Chat with PDFs, the same way you chat with any page

PDFs have always been a bit awkward in browsers. You can view them, but interacting with the content usually means downloading, uploading to some tool, and starting from scratch. Not anymore.

Starting today, Daneel detects when Chrome is displaying a PDF and automatically extracts its text. The full widget appears in the corner, just like on any web page. Open the chat, ask a question, get an answer grounded in the document.

No upload step. No copy-paste. Just open the PDF and start talking.

How it works

Chrome's modern PDF viewer (OOPIF architecture, rolling out since Chrome 126) renders PDFs at the original URL instead of redirecting to an internal extension page. This means Daneel's widget can inject normally, and we took advantage of it.

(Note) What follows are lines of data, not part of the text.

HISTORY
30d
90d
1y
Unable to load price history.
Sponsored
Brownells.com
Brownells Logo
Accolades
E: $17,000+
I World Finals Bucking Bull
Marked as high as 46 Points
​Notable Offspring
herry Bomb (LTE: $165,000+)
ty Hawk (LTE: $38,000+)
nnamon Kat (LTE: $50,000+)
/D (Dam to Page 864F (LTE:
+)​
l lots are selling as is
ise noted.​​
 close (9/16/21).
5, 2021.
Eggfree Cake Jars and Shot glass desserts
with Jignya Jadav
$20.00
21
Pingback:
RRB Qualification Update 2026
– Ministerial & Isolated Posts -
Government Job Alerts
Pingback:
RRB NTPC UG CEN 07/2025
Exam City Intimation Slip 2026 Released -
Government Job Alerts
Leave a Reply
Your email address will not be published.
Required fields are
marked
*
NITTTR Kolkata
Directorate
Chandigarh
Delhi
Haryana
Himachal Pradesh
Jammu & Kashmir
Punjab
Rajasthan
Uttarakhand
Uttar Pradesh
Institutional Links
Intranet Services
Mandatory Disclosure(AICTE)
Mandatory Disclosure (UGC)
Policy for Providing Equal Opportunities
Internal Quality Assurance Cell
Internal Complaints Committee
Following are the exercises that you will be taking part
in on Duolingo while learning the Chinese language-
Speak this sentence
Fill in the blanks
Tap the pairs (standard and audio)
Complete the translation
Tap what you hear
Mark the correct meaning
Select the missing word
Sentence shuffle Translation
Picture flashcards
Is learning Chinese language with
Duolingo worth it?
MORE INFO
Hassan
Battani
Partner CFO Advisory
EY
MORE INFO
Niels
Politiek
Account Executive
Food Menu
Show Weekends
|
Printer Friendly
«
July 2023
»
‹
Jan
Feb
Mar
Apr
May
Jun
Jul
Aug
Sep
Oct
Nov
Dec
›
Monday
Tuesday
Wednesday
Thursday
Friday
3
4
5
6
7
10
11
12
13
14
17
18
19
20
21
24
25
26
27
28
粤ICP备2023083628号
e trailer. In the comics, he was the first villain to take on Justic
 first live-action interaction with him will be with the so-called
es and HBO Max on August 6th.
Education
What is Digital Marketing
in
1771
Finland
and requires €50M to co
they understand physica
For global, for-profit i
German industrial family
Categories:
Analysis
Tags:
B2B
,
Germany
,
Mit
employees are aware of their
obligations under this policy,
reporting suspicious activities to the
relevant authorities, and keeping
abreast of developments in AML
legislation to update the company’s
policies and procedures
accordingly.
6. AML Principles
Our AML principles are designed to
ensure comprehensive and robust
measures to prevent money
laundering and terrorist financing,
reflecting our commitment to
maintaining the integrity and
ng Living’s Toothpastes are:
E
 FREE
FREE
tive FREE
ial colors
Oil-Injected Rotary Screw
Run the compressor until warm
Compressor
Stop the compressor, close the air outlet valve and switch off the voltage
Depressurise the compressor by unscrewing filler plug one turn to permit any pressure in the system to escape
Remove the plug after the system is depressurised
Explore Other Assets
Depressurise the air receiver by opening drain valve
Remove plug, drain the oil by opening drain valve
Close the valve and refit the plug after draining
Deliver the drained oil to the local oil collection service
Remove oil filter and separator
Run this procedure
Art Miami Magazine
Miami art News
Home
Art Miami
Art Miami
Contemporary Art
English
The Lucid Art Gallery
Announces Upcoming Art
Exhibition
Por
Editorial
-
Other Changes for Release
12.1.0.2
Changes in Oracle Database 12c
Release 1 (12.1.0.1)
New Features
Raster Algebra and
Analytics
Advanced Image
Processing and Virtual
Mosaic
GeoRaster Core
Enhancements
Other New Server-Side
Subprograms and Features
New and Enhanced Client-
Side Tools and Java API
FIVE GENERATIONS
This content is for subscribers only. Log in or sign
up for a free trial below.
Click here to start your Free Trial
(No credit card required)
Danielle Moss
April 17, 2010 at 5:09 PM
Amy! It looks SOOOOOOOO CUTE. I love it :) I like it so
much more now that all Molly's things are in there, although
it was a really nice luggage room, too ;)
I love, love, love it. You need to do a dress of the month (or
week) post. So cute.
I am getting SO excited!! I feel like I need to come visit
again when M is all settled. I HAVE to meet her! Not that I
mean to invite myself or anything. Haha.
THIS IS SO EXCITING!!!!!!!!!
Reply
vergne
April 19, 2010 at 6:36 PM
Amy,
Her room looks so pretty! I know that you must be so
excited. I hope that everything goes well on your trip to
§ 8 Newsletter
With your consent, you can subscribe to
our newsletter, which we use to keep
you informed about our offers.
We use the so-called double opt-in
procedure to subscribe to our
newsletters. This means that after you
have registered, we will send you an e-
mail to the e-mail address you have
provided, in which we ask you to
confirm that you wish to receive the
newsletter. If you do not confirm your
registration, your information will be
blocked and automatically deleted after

When the widget detects a PDF page, it:

  1. Identifies the PDF through multiple signals, including Chrome's pdfoopifenabled DOM attribute and content-type headers
  2. Fetches the binary through the background service worker proxy
  3. Extracts structured Markdown using EdgeParse, a Rust-based PDF parser compiled to WebAssembly — preserving headings, tables, and reading order
  4. Caches the result so every subsequent question reuses the same extraction

The extracted text flows into the same prompt pipeline as any other page. Context selection, prompt building, and streaming all work identically whether you're chatting with a blog post, a YouTube video, or a 25-page research paper.

Markdown export works too

The Markdown button on the launcher handles PDFs transparently:

  • Single click copies the extracted text to your clipboard
  • Double click downloads it as a .md file with a descriptive name like daneel.rotating-attractors.2026-04-09T15-21-26.md

This makes it easy to grab clean text from any PDF for use in notes, documents, or other tools.

Save PDFs to your vault

Click + Vault in the chat panel and the PDF content is imported with a structured filename that includes the source hostname, path, and timestamp. Once in a vault, the document is chunked, embedded, and searchable alongside your other files.

The vault import uses the same pipeline as any other document format. The only difference is where the text comes from.

What's different on PDF pages

A few things adapt automatically when Daneel detects a PDF:

  • The mode button shows PDF instead of Page, with a green status bar showing how much text was extracted
  • Site mode is hidden, since a PDF has no sitemap or crawlable structure
  • The page title is derived from the URL path, since Chrome's PDF viewer leaves document.title empty

Limitations

Scanned PDFs (image-only, no selectable text) cannot be extracted. If every page contains fewer than 20 characters of text, Daneel will show an error. Very large documents work but may take a few seconds to process. And file:// PDFs require granting file access in Chrome's extension settings.

Everything stays local

Like all of Daneel's content extraction, PDF processing runs entirely in your browser. The document binary is fetched through the extension's service worker, text extraction happens client-side via EdgeParse WASM, and the result never leaves your machine unless you choose to send it to a cloud AI provider.

Open a PDF, ask a question. That's it.


PDF extraction is powered by EdgeParse by Raphaël Mansuy. Apache 2.0 licensed.